Morgan,
Excellent point. I have yet to find a rating system or guide book for the pricing of vintage vacuums.
You can however, visit Kelly Blue Book and NADA to find values of vintage autos and current pricing as well. I'm sure there are other sites that provide pricing guides to other collectibles.
Vintage vacuum cleaners are probably never going to have it that cut and dried. Placing a value on them is sort of a guessing game. When Stan Kahn had his Hoover 950 on ebay, the opening bid, I think, was $600.00, (and it had a reserve as well), or therabouts. The auction ended early as someone offered what Stan wanted, (amount unknown), and then the auction was ended early.

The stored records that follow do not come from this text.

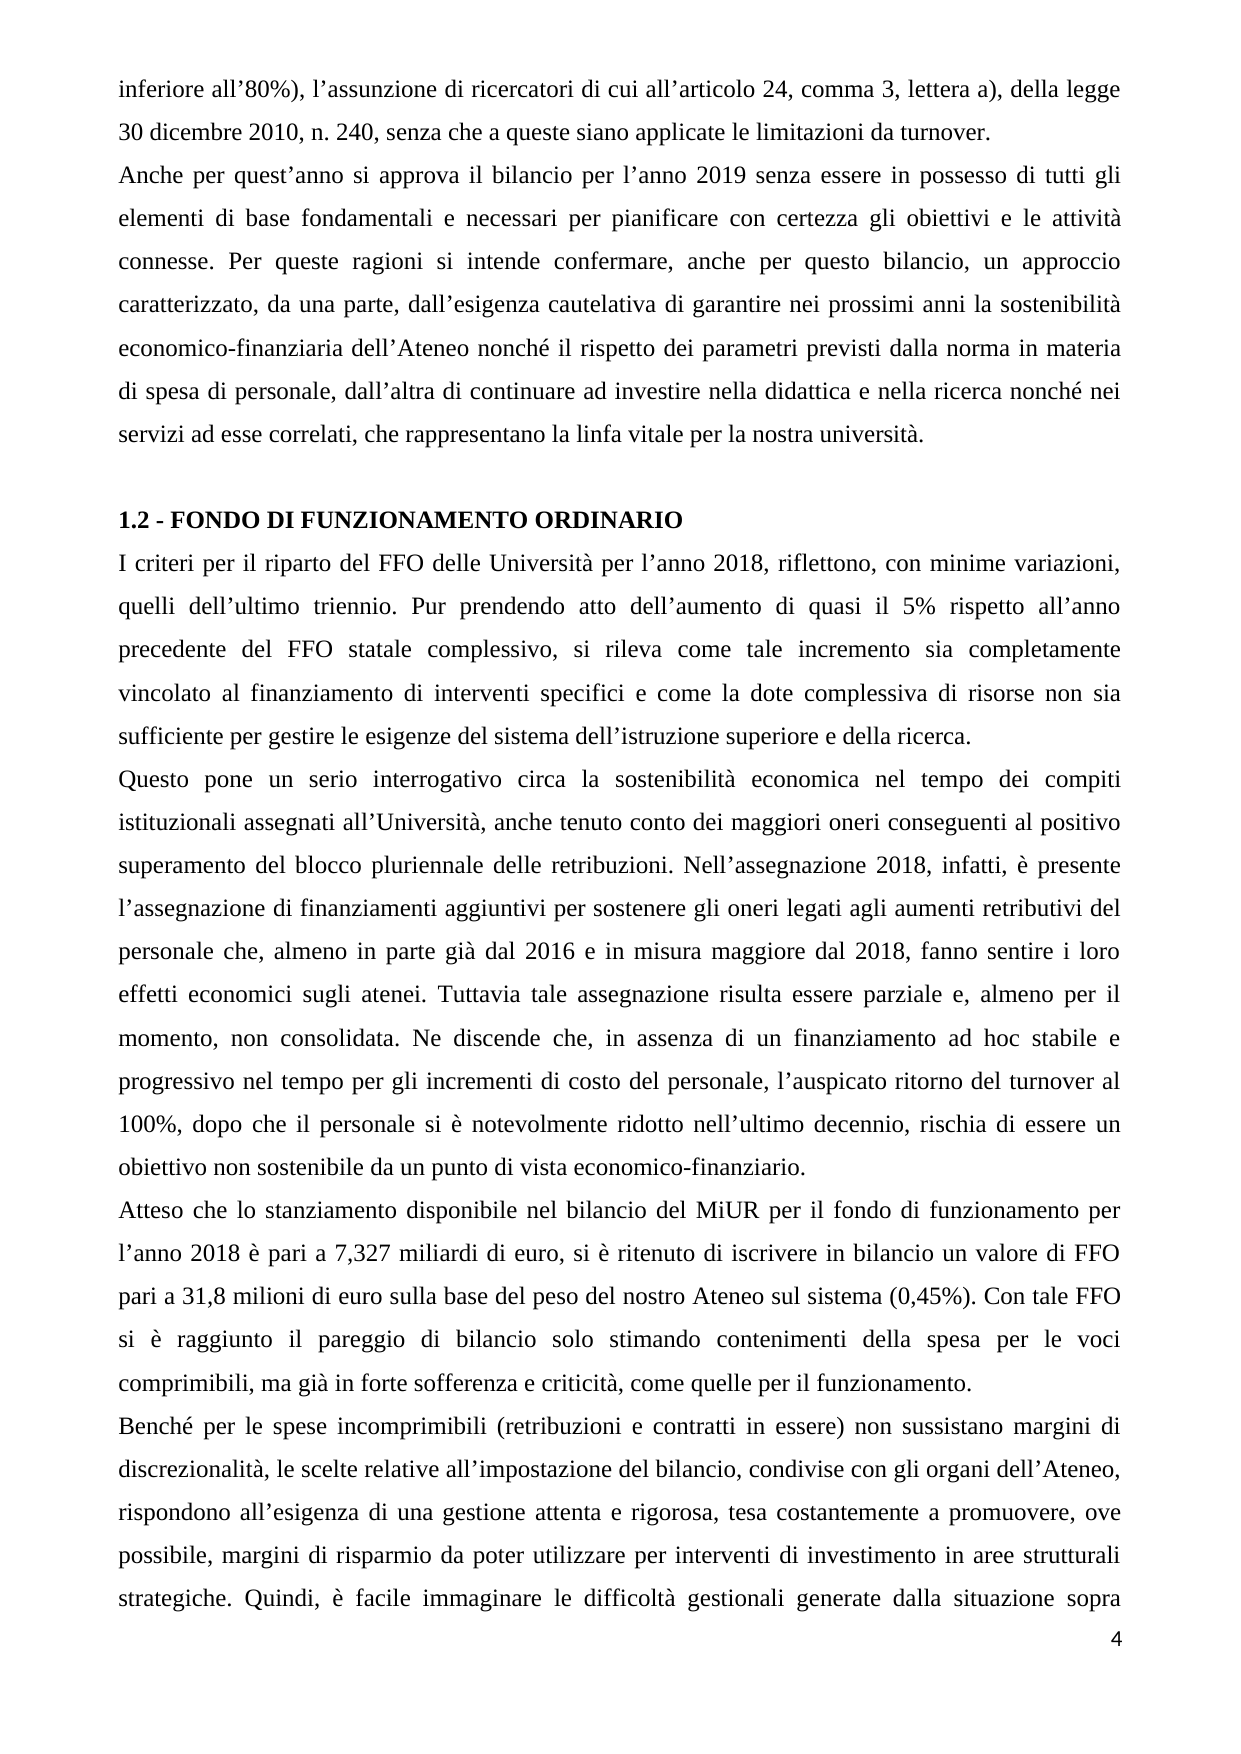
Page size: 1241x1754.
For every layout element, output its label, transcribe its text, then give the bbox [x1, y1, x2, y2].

text Questo pone un serio interrogativo circa la sostenibilità economica nel tempo dei compiti istituzionali assegnati all’Università, anche tenuto conto dei maggiori oneri conseguenti al positivo superamento del blocco pluriennale delle retribuzioni. Nell’assegnazione 2018, infatti, è presente l’assegnazione di finanziamenti aggiuntivi per sostenere gli oneri legati agli aumenti retributivi del personale che, almeno in parte già dal 2016 e in misura maggiore dal 2018, fanno sentire i loro effetti economici sugli atenei. Tuttavia tale assegnazione risulta essere parziale e, almeno per il momento, non consolidata. Ne discende che, in assenza di un finanziamento ad hoc stabile e progressivo nel tempo per gli incrementi di costo del personale, l’auspicato ritorno del turnover al 100%, dopo che il personale si è notevolmente ridotto nell’ultimo decennio, rischia di essere un obiettivo non sostenibile da un punto di vista economico-finanziario. [118, 764, 1122, 1181]
text I criteri per il riparto del FFO delle Università per l’anno 2018, riflettono, con minime variazioni, quelli dell’ultimo triennio. Pur prendendo atto dell’aumento di quasi il 5% rispetto all’anno precedente del FFO statale complessivo, si rileva come tale incremento sia completamente vincolato al finanziamento di interventi specifici e come la dote complessiva di risorse non sia sufficiente per gestire le esigenze del sistema dell’istruzione superiore e della ricerca. [118, 548, 1122, 749]
text Benché per le spese incomprimibili (retribuzioni e contratti in essere) non sussistano margini di discrezionalità, le scelte relative all’impostazione del bilancio, condivise con gli organi dell’Ateneo, rispondono all’esigenza di una gestione attenta e rigorosa, tesa costantemente a promuovere, ove possibile, margini di risparmio da poter utilizzare per interventi di investimento in aree strutturali strategiche. Quindi, è facile immaginare le difficoltà gestionali generate dalla situazione sopra [118, 1411, 1122, 1612]
text 1.2 - FONDO DI FUNZIONAMENTO ORDINARIO [118, 505, 1122, 534]
text inferiore all’80%), l’assunzione di ricercatori di cui all’articolo 24, comma 3, lettera a), della legge 30 dicembre 2010, n. 240, senza che a queste siano applicate le limitazioni da turnover. [118, 74, 1122, 146]
text Anche per quest’anno si approva il bilancio per l’anno 2019 senza essere in possesso di tutti gli elementi di base fondamentali e necessari per pianificare con certezza gli obiettivi e le attività connesse. Per queste ragioni si intende confermare, anche per questo bilancio, un approccio caratterizzato, da una parte, dall’esigenza cautelativa di garantire nei prossimi anni la sostenibilità economico-finanziaria dell’Ateneo nonché il rispetto dei parametri previsti dalla norma in materia di spesa di personale, dall’altra di continuare ad investire nella didattica e nella ricerca nonché nei servizi ad esse correlati, che rappresentano la linfa vitale per la nostra università. [118, 160, 1122, 448]
text Atteso che lo stanziamento disponibile nel bilancio del MiUR per il fondo di funzionamento per l’anno 2018 è pari a 7,327 miliardi di euro, si è ritenuto di iscrivere in bilancio un valore di FFO pari a 31,8 milioni di euro sulla base del peso del nostro Ateneo sul sistema (0,45%). Con tale FFO si è raggiunto il pareggio di bilancio solo stimando contenimenti della spesa per le voci comprimibili, ma già in forte sofferenza e criticità, come quelle per il funzionamento. [118, 1195, 1122, 1396]
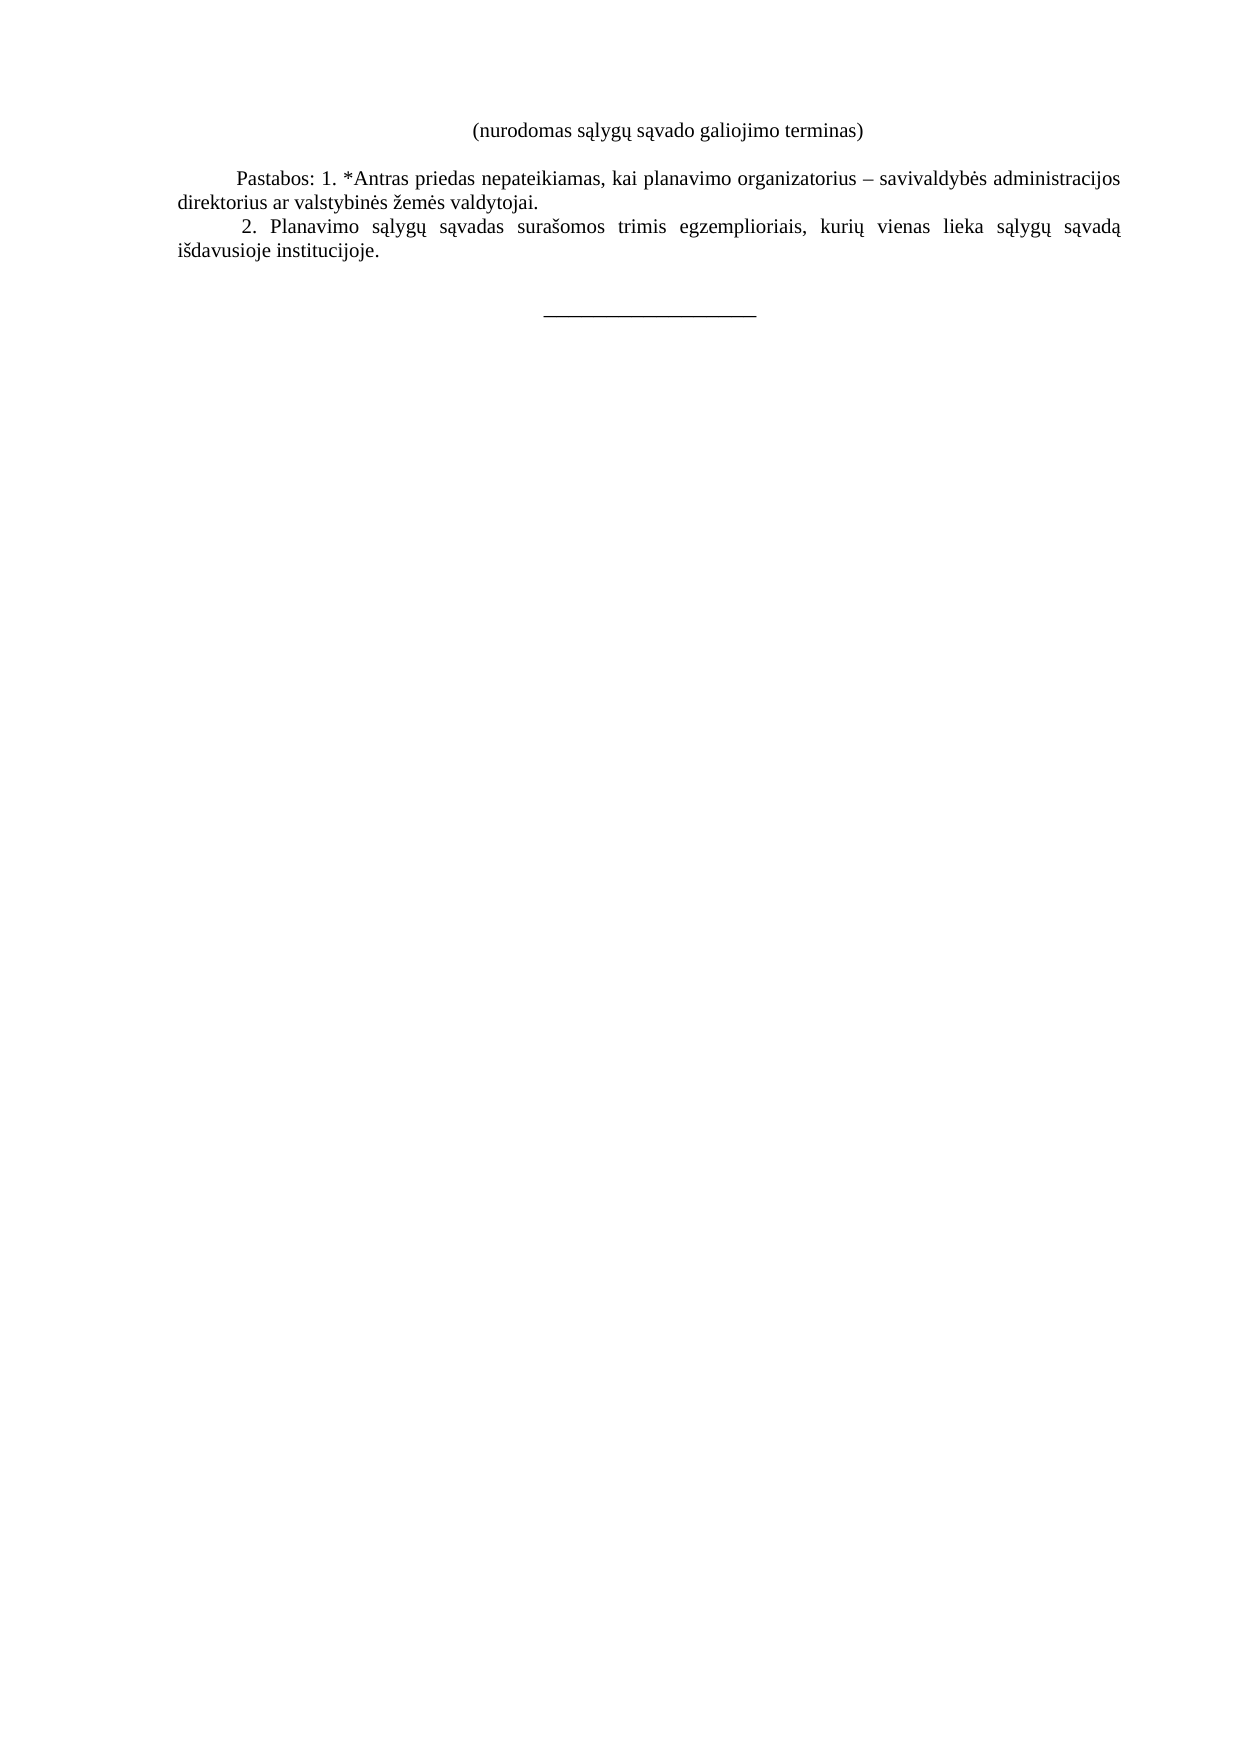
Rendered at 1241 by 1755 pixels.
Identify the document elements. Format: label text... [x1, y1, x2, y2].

text 2. Planavimo sąlygų sąvadas surašomos trimis egzemplioriais, kurių vienas lieka sąlygų sąvadą išdavusioje institucijoje. [177, 214, 1122, 262]
text Pastabos: 1. *Antras priedas nepateikiamas, kai planavimo organizatorius – savivaldybės administracijos direktorius ar valstybinės žemės valdytojai. [177, 166, 1122, 214]
text _________________ [177, 291, 1122, 320]
text (nurodomas sąlygų sąvado galiojimo terminas) [177, 118, 1122, 142]
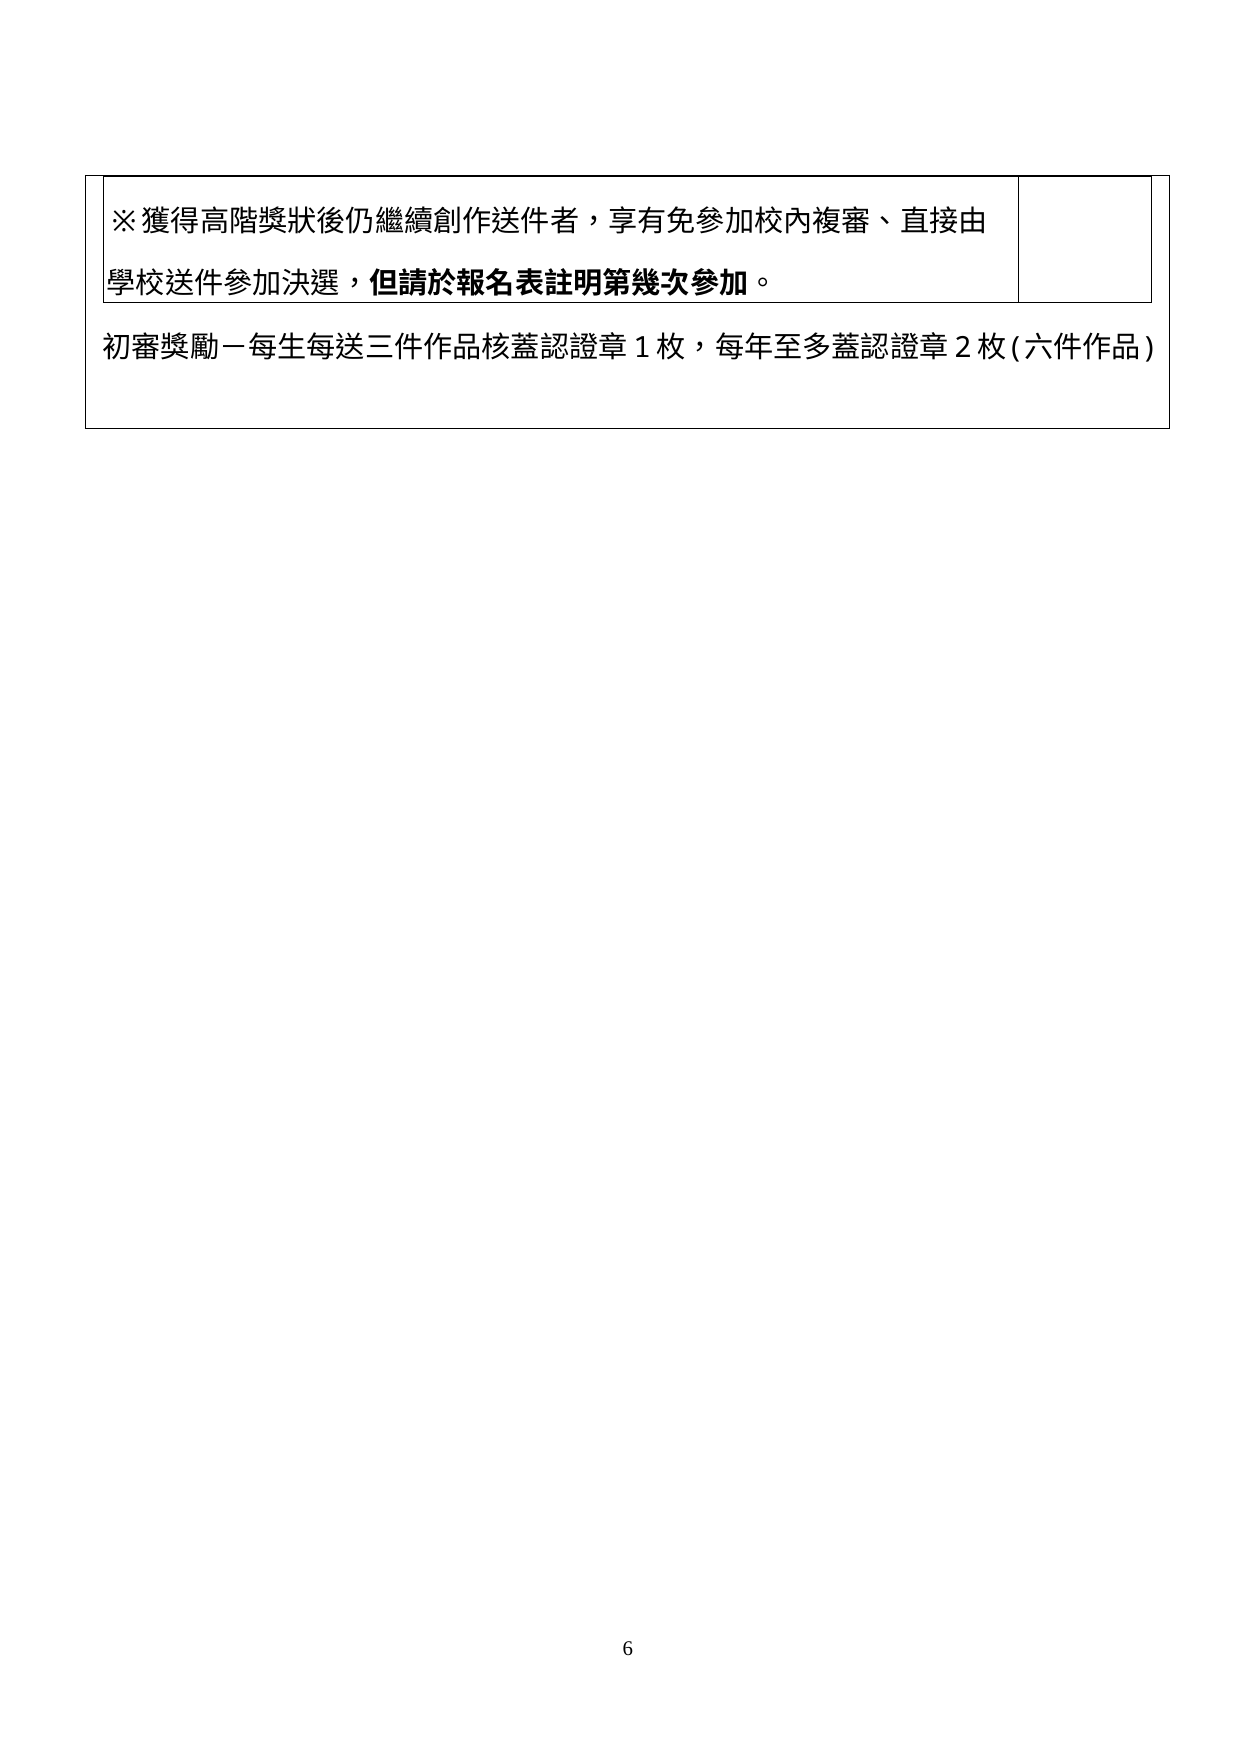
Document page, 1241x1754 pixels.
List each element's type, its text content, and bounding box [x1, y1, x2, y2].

table_cell ※獲得高階獎狀後仍繼續創作送件者，享有免參加校內複審、直接由學校送件參加決選，但請於報名表註明第幾次參加。 [104, 177, 1018, 302]
table_cell [1019, 177, 1151, 302]
table_header 初審獎勵－每生每送三件作品核蓋認證章1枚，每年至多蓋認證章2枚(六件作品) [86, 176, 1169, 428]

Does that mean every 950 will get that much money? Probably not. However, it does set a precident, realistic or not. And, we all know that are professional ebay selling sites and the owners watch all these sales carefully. That is why a totally mismatched Kirby 560, with mismatched accessories will start with an opening bid of $99.99 and someone will buy it!
Then anyone of us can go to an estate sale and find a Kirby 560 in mint condition, rarely used, in the original box, with all the original accessories and buy it for $15.00.
It reminds me of car ads I see in the Antique Auto Trader. Some fool will have a 1976 Cadillac Sedan DeVille, with a grainy picture, at the wrong angle, 2nd owner, non-garaged car from the rust belt with 62,000 original miles and have the price listed at $12,000. Where in the hell does the seller come up with a number like that? Is the seller just picking a number out of the sky? Yet, all it takes is one buyer to come along and presto.........is that now the value of all 1976 Sedan DeVille's with similar criteria? Hopefully not.